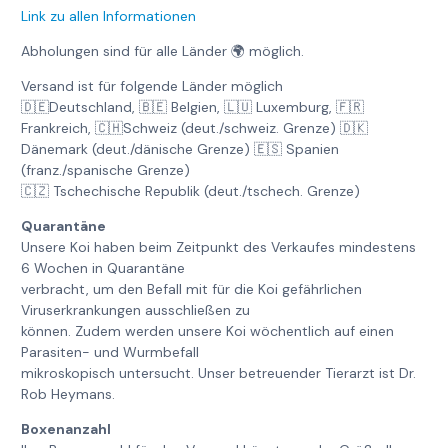
Link zu allen Informationen
Abholungen sind für alle Länder 🌍 möglich.
Versand ist für folgende Länder möglich
🇩🇪Deutschland, 🇧🇪 Belgien, 🇱🇺 Luxemburg, 🇫🇷
Frankreich, 🇨🇭Schweiz (deut./schweiz. Grenze) 🇩🇰
Dänemark (deut./dänische Grenze) 🇪🇸 Spanien
(franz./spanische Grenze)
🇨🇿 Tschechische Republik (deut./tschech. Grenze)
Quarantäne
Unsere Koi haben beim Zeitpunkt des Verkaufes mindestens
6 Wochen in Quarantäne
verbracht, um den Befall mit für die Koi gefährlichen
Viruserkrankungen ausschließen zu
können. Zudem werden unsere Koi wöchentlich auf einen
Parasiten- und Wurmbefall
mikroskopisch untersucht. Unser betreuender Tierarzt ist Dr.
Rob Heymans.
Boxenanzahl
────
What is expected:
Only lines with the word "Grenze" should be collected from the material.

Response:
Frankreich, 🇨🇭Schweiz (deut./schweiz. Grenze) 🇩🇰
Dänemark (deut./dänische Grenze) 🇪🇸 Spanien
(franz./spanische Grenze)
🇨🇿 Tschechische Republik (deut./tschech. Grenze)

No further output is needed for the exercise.